March 01, 2000 02:58pm
Regulators Seek to Determine Safety of Saline-Filled Implants
by: Lauran Neergaard
(GAITHERSBURG, MD) -- Federal regulators opened scientific hearings Wednesday to determine if saline-filled breast implants are safe enough for thousands of women to continue getting - or if they break open and deflate too often.
Some 9.2 percent of saline-filled implants given to breast cancer patients ruptured and deflated within three years of implantation, manufacturer Mentor Corp. told a Food and Drug Administration meeting.
That risk was three times greater for breast cancer patients than for women who had their breasts enlarged cosmetically, the study of 1,680 implant recipients found.
In addition, 40 percent of cancer patients who received saline implants needed some repeat surgery within three years, and 24 percent of these implant recipients suffered breast hardening from scar tissue, a complication that can be very painful.
For cancer patients whose first implant deflated, Mentor said the chance a second implant would break was 22 percent, the company said.
Data on the risks of saline-filled breast implants has long been awaited. About 130,000 American women received saline implants last year, even though the FDA never has declared them safe.
Saline implants currently are sold because of a government loophole: They hit the market before the FDA began regulating medical devices.
These implants are the only option for most women seeking breast reconstruction or cosmetic breast enlargement. In 1992, the FDA banned silicone gel-filled implants except for a small number of women in strict clinical trials.
The FDA now is reviewing saline implants to decide if they are safe enough to continue selling and, if so, how to make sure women understand that - despite what many plastic surgeons now claim - their implants are not guaranteed to last a lifetime.
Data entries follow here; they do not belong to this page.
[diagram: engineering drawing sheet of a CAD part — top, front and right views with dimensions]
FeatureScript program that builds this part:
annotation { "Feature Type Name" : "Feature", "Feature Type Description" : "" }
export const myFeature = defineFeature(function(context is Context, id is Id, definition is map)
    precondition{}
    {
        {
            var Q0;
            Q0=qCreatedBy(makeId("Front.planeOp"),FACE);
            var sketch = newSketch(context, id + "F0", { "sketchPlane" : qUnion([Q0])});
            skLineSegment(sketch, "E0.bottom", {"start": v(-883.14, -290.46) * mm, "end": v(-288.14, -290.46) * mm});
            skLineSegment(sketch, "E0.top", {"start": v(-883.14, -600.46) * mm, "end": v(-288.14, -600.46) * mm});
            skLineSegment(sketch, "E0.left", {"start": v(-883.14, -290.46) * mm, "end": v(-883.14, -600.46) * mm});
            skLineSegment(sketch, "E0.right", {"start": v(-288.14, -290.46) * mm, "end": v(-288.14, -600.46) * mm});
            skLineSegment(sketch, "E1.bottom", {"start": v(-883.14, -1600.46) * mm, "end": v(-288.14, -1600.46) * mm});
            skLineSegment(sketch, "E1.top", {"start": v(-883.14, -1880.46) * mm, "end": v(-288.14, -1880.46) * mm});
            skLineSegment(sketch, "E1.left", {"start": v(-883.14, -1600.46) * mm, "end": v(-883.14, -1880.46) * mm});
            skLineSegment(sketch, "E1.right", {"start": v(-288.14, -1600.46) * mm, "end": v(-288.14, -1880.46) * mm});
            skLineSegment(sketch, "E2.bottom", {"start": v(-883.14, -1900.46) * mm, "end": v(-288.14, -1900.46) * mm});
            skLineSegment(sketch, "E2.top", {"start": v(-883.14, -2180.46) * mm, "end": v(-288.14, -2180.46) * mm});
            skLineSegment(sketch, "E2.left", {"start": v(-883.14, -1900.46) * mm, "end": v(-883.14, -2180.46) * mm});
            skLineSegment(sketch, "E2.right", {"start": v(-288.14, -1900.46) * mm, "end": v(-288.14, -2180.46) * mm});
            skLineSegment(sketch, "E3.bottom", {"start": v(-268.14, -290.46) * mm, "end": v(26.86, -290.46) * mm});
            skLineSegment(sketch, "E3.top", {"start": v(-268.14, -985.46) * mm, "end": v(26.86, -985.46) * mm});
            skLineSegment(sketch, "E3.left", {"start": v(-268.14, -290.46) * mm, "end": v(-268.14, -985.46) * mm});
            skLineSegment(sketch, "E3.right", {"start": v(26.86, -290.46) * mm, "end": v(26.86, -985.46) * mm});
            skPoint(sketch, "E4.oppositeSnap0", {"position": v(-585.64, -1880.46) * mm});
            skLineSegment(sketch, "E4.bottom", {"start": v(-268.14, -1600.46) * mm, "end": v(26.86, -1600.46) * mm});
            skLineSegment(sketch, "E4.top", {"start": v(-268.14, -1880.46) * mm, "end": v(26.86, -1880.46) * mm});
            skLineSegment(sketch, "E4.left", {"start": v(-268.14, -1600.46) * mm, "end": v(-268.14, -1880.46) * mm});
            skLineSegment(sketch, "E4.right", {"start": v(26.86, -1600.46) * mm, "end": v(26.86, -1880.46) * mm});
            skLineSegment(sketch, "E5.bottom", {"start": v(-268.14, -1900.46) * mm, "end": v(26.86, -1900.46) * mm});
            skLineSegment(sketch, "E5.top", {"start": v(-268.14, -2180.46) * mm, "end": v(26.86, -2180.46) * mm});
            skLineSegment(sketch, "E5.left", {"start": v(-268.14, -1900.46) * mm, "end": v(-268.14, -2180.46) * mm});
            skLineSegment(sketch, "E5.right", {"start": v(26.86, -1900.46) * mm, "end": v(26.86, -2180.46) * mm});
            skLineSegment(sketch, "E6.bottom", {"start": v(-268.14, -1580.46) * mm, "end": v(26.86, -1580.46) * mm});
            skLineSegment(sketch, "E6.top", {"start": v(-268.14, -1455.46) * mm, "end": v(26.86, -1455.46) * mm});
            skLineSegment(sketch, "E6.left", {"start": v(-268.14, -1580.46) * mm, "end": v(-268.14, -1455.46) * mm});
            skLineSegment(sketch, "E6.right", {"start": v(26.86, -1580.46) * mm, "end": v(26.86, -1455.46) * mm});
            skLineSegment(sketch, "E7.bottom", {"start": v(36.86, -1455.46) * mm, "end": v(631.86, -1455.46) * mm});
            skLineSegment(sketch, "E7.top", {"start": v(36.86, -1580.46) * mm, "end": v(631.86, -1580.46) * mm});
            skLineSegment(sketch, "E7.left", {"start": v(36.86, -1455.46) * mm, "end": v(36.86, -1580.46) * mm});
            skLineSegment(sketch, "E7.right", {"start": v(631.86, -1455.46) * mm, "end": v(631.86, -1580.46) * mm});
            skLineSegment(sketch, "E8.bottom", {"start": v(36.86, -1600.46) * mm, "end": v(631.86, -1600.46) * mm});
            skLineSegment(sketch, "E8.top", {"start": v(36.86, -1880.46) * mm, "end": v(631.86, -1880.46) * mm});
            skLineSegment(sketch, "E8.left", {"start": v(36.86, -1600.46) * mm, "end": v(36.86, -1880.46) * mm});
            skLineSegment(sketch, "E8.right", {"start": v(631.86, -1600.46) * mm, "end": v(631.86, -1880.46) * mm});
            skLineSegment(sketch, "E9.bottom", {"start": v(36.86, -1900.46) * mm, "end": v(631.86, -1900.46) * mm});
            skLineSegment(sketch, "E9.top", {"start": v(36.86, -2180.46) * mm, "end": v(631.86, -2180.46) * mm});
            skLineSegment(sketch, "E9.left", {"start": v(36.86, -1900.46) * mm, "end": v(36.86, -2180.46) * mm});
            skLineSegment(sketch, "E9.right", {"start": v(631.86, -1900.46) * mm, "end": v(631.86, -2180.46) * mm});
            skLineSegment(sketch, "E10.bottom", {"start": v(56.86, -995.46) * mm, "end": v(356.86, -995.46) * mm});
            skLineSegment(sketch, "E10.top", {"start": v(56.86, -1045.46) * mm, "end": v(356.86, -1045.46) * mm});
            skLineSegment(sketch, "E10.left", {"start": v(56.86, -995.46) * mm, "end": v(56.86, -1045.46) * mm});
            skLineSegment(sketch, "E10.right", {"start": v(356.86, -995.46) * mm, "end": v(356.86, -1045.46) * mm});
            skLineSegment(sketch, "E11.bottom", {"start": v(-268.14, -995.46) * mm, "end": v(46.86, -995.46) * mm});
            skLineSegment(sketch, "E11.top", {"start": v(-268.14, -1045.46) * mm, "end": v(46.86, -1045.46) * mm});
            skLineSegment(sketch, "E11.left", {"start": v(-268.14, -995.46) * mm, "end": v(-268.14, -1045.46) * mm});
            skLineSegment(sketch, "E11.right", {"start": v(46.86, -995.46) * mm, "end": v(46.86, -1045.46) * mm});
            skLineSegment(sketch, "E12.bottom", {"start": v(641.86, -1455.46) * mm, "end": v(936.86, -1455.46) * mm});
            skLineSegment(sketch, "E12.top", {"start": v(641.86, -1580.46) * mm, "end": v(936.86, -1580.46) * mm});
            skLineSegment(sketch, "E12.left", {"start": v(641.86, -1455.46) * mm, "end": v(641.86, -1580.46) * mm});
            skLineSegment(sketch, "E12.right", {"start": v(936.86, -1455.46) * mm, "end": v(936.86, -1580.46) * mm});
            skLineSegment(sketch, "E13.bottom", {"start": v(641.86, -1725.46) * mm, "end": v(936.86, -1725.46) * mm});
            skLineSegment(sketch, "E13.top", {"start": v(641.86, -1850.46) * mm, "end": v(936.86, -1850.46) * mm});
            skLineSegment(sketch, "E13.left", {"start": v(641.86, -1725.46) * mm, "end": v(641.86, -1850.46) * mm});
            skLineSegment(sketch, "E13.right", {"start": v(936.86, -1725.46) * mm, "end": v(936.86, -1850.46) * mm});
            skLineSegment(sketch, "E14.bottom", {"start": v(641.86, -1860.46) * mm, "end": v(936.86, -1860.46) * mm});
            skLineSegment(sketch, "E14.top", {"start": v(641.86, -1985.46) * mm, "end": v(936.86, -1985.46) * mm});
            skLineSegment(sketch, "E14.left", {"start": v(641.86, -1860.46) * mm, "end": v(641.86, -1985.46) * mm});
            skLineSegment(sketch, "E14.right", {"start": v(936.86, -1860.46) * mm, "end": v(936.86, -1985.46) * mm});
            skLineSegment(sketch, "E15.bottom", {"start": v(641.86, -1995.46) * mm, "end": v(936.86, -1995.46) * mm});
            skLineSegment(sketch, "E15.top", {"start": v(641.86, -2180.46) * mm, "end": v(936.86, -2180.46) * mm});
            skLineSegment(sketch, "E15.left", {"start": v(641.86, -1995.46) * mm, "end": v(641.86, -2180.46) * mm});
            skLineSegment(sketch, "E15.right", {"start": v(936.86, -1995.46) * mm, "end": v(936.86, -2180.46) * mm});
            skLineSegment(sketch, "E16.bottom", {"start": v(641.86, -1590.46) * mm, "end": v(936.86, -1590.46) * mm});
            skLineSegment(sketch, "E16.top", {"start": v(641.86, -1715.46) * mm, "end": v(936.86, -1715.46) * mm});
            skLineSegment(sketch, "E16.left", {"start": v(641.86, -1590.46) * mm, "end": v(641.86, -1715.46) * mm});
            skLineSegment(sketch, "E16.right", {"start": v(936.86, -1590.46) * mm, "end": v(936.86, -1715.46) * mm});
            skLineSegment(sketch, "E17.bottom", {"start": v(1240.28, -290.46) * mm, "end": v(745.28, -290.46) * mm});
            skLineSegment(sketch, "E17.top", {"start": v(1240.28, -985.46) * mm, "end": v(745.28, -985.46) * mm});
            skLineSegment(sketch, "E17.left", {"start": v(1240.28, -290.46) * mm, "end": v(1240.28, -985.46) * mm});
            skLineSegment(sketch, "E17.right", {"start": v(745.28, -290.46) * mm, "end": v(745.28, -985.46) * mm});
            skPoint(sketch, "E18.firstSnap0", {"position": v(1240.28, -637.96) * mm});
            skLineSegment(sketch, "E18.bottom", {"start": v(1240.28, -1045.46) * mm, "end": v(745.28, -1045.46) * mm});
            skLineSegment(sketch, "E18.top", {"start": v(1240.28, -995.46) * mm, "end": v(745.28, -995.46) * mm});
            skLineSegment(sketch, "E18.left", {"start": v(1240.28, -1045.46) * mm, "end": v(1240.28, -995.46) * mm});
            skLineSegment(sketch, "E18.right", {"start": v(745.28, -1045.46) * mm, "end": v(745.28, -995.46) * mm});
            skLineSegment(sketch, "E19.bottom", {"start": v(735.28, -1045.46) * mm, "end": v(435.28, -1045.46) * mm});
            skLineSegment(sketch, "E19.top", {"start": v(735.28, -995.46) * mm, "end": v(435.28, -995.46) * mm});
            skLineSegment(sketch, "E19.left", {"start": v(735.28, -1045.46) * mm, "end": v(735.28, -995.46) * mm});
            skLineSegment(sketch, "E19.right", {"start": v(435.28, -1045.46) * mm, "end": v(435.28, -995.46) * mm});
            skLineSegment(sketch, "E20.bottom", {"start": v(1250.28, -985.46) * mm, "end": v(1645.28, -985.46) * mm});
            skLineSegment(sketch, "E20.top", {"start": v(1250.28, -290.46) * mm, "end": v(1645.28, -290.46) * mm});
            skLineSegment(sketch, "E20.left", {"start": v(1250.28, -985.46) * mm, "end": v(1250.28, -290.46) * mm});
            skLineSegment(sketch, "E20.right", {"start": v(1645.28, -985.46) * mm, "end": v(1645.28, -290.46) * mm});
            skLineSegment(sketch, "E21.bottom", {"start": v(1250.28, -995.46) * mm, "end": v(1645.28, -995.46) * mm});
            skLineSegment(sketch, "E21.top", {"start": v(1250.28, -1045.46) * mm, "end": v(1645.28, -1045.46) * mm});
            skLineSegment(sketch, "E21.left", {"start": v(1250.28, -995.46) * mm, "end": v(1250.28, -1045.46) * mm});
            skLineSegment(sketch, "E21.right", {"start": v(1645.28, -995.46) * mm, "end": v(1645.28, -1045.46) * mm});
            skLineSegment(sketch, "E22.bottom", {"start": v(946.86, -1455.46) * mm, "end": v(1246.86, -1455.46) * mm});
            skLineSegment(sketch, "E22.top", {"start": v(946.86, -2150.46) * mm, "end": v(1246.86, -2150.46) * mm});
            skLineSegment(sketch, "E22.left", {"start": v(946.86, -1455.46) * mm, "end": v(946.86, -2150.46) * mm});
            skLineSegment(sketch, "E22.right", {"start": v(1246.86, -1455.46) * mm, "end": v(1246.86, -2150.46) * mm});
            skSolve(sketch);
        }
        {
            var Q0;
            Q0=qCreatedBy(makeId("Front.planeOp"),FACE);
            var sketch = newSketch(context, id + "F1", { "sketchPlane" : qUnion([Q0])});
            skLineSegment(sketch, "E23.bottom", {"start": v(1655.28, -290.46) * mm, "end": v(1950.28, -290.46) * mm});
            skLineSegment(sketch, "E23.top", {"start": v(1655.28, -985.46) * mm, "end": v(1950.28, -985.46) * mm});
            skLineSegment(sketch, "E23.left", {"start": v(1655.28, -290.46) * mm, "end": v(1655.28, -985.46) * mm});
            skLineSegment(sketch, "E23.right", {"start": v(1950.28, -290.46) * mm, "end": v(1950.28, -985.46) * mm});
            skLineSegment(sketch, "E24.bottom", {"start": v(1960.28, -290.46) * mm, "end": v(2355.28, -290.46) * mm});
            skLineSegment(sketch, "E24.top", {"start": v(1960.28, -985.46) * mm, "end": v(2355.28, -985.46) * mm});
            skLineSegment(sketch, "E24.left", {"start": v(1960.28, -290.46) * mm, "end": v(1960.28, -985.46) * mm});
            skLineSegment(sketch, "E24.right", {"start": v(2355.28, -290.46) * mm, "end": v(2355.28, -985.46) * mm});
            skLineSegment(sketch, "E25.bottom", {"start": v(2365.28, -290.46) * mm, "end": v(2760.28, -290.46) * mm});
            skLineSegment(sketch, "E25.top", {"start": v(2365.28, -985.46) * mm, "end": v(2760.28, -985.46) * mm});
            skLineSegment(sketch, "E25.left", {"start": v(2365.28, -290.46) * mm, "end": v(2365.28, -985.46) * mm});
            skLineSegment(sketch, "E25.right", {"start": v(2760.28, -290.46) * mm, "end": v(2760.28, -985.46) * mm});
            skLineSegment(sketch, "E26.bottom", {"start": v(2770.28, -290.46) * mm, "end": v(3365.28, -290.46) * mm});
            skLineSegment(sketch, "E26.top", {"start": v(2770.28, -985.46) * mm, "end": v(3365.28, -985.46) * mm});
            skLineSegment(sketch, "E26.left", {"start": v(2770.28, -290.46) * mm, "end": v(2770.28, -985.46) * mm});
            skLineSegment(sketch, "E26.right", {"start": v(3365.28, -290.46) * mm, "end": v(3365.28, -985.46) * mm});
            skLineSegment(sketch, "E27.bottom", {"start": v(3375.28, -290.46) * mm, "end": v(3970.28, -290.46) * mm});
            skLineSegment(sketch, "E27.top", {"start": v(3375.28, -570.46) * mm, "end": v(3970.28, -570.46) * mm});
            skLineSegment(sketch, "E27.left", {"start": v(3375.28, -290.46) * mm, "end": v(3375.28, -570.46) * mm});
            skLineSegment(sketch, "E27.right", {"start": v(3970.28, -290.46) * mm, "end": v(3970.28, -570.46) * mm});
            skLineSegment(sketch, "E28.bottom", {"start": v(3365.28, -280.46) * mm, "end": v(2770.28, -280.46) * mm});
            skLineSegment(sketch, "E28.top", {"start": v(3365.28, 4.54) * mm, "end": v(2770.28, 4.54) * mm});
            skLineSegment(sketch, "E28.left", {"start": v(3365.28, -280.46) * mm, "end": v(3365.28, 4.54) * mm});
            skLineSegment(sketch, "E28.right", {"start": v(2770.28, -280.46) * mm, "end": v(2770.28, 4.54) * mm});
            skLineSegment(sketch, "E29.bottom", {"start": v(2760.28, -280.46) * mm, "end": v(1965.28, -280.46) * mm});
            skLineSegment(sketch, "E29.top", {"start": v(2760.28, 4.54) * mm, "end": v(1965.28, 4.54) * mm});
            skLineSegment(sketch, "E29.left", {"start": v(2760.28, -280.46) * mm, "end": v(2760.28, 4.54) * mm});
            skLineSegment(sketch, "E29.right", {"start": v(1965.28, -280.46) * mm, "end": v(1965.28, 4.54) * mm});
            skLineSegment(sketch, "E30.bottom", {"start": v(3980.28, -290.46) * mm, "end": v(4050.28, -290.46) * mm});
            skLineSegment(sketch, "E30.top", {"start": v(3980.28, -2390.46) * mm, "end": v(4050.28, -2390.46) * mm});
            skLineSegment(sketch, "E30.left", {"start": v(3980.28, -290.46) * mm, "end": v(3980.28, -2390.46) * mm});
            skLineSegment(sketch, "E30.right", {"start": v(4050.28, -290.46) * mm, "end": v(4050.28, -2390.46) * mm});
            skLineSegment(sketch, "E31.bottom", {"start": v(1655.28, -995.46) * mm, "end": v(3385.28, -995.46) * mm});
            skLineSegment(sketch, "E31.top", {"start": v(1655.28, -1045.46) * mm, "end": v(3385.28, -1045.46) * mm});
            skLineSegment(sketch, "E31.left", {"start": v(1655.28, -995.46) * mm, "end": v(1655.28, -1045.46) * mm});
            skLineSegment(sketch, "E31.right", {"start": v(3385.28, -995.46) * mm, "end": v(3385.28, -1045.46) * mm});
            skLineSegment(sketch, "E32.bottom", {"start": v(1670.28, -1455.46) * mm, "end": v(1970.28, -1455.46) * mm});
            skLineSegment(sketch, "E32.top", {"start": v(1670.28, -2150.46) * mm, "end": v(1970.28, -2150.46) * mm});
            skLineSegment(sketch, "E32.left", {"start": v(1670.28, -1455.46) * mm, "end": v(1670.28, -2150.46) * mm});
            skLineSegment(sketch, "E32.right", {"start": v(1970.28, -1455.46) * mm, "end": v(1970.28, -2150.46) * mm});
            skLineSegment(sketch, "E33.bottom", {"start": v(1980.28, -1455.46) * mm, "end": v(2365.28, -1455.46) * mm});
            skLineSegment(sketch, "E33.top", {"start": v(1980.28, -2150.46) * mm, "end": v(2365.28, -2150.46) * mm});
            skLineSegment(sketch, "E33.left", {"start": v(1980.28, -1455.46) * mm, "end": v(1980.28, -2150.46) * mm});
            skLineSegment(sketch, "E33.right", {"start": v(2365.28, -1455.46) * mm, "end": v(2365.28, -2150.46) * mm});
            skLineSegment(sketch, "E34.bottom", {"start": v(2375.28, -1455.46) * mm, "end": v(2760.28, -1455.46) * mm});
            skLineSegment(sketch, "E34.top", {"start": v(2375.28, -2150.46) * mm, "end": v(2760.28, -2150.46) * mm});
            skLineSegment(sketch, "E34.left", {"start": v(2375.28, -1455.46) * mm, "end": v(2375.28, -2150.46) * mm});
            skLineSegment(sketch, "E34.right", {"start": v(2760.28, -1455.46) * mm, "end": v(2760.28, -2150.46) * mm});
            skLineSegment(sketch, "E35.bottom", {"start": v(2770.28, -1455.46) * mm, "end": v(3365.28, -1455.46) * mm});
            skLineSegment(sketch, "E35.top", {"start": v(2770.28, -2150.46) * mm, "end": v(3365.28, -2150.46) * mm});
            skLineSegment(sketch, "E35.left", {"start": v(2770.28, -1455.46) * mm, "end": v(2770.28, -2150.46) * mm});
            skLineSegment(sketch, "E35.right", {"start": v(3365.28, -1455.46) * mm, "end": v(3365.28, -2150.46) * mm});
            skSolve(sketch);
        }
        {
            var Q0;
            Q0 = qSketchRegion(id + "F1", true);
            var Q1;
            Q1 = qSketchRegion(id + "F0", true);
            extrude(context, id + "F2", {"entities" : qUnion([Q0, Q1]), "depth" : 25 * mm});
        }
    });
About a dozen women, some angry and some tearful, urged the FDA to declare the implants dangerous and defective. Some held up implants removed from their bodies that were blackened with fungus, and blamed them for causing infections, excruciating breast pain or repeated surgeries.
The implants may have a higher failure rate than any other medical device FDA lets sell, said Dr. Norman Anderson of Johns Hopkins University.
"Only fools will call these risks acceptable," said Patricia Faussett of Henderson, Nev., who said her illnesses disappeared once her implants were removed.
But some breast cancer patients happy with saline implants called them vital to emotional recovery after a mastectomy. "It has given me back my self-esteem and sexuality," said Jennifer Gardner of Washington.
Tens of thousands of women in the 1990s claimed implants gave them serious diseases, from arthritis to cancer. But after repeated scientific studies, the prestigious Institute of Medicine last year declared that breast implants, whether silicone gel- or saline-filled, do not cause major diseases.
The FDA always has considered saline implants less risky simply because if they break, they release salt water into the body, not a foreign substance. But officials are concerned about how often the implants break or cause local complications.
In addition, University of Maryland radiologist Dr. Wendie Berg told the FDA it is significantly harder for mammograms to detect breast cancer when the X-rays have to penetrate breast implants.
"We provide a safe and effective option for women," responded Mentor vice president Bobby Purkait.
Mentor cited studies that found no cancer diagnosis problems, and contended many women have repeat surgeries because they want bigger implants or are upset that one breast turned out larger than the other.
Implants were riskier for cancer patients because they already were in poor health, prone to infections and undergo repeated breast exams and treatments that could stress the implant, company officials said.
In contrast, 3.3 percent of the implants used in cosmetic breast enlargement broke and deflated within three years, Mentor said. Some 6.9 percent of the cosmetic patients had hardened breast tissue and 1.7 percent infections.